#### [EXERCISE GOAL]
Provide the number of lines in the entries below containing "virtual", with no further words.
** DATA FOR PROCESSING follows **
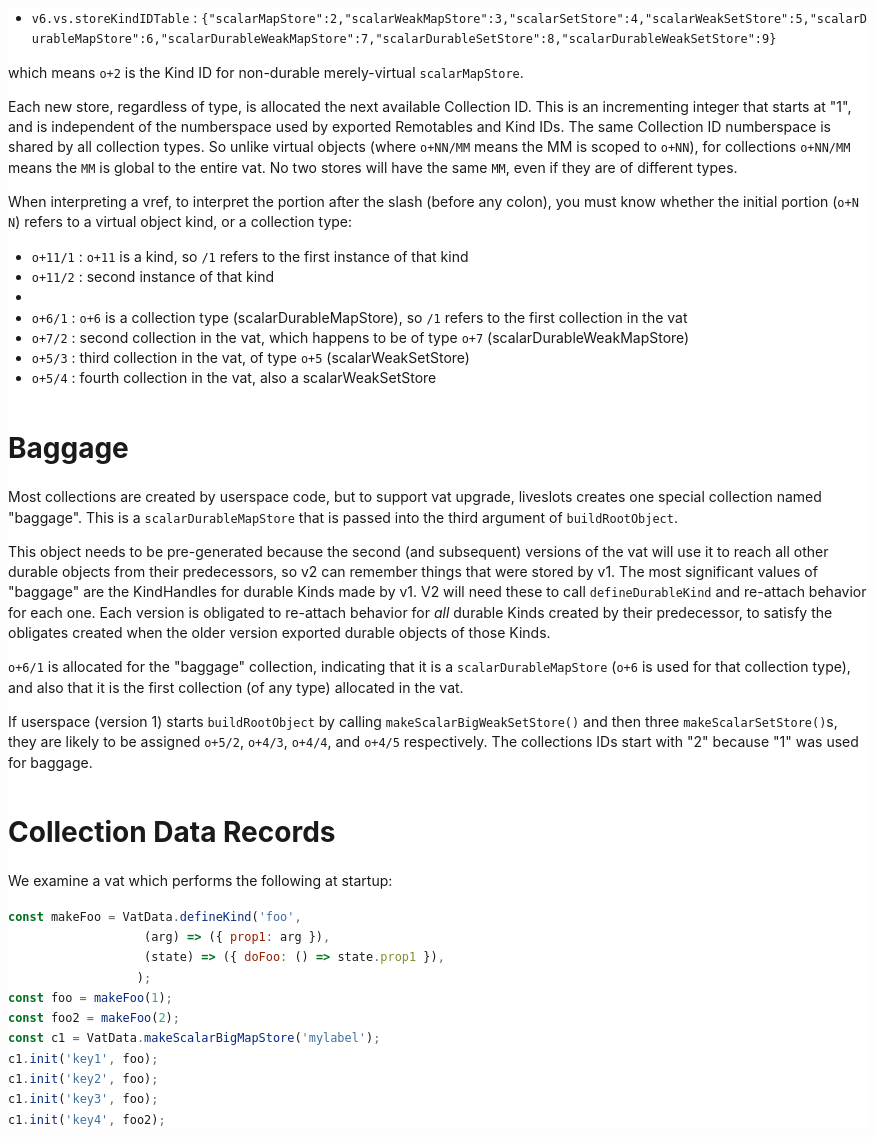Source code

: * `v6.vs.storeKindIDTable` : `{"scalarMapStore":2,"scalarWeakMapStore":3,"scalarSetStore":4,"scalarWeakSetStore":5,"scalarDurableMapStore":6,"scalarDurableWeakMapStore":7,"scalarDurableSetStore":8,"scalarDurableWeakSetStore":9}`

which means `o+2` is the Kind ID for non-durable merely-virtual `scalarMapStore`.

Each new store, regardless of type, is allocated the next available Collection ID. This is an incrementing integer that starts at "1", and is independent of the numberspace used by exported Remotables and Kind IDs. The same Collection ID numberspace is shared by all collection types. So unlike virtual objects (where `o+NN/MM` means the MM is scoped to `o+NN`), for collections `o+NN/MM` means the `MM` is global to the entire vat. No two stores will have the same `MM`, even if they are of different types.

When interpreting a vref, to interpret the portion after the slash (before any colon), you must know whether the initial portion (`o+NN`) refers to a virtual object kind, or a collection type:

* `o+11/1` : `o+11` is a kind, so `/1` refers to the first instance of that kind
* `o+11/2` : second instance of that kind
*
* `o+6/1` : `o+6` is a collection type (scalarDurableMapStore), so `/1` refers to the first collection in the vat
* `o+7/2` : second collection in the vat, which happens to be of type `o+7` (scalarDurableWeakMapStore)
* `o+5/3` : third collection in the vat, of type `o+5` (scalarWeakSetStore)
* `o+5/4` : fourth collection in the vat, also a scalarWeakSetStore


# Baggage

Most collections are created by userspace code, but to support vat upgrade, liveslots creates one special collection named "baggage". This is a `scalarDurableMapStore` that is passed into the third argument of `buildRootObject`.

This object needs to be pre-generated because the second (and subsequent) versions of the vat will use it to reach all other durable objects from their predecessors, so v2 can remember things that were stored by v1. The most significant values of "baggage" are the KindHandles for durable Kinds made by v1. V2 will need these to call `defineDurableKind` and re-attach behavior for each one. Each version is obligated to re-attach behavior for *all* durable Kinds created by their predecessor, to satisfy the obligates created when the older version exported durable objects of those Kinds.

`o+6/1` is allocated for the "baggage" collection, indicating that it is a `scalarDurableMapStore` (`o+6` is used for that collection type), and also that it is the first collection (of any type) allocated in the vat.

If userspace (version 1) starts `buildRootObject` by calling `makeScalarBigWeakSetStore()` and then three `makeScalarSetStore()`s, they are likely to be assigned `o+5/2`, `o+4/3`, `o+4/4`, and `o+4/5` respectively. The collections IDs start with "2" because "1" was used for baggage.


# Collection Data Records

We examine a vat which performs the following at startup:

```js
const makeFoo = VatData.defineKind('foo',
				   (arg) => ({ prop1: arg }),
				   (state) => ({ doFoo: () => state.prop1 }),
				  );
const foo = makeFoo(1);
const foo2 = makeFoo(2);
const c1 = VatData.makeScalarBigMapStore('mylabel');
c1.init('key1', foo);
c1.init('key2', foo);
c1.init('key3', foo);
c1.init('key4', foo2);
```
** End of DATA FOR PROCESSING **
#### [RESULT OF THE TASK]
3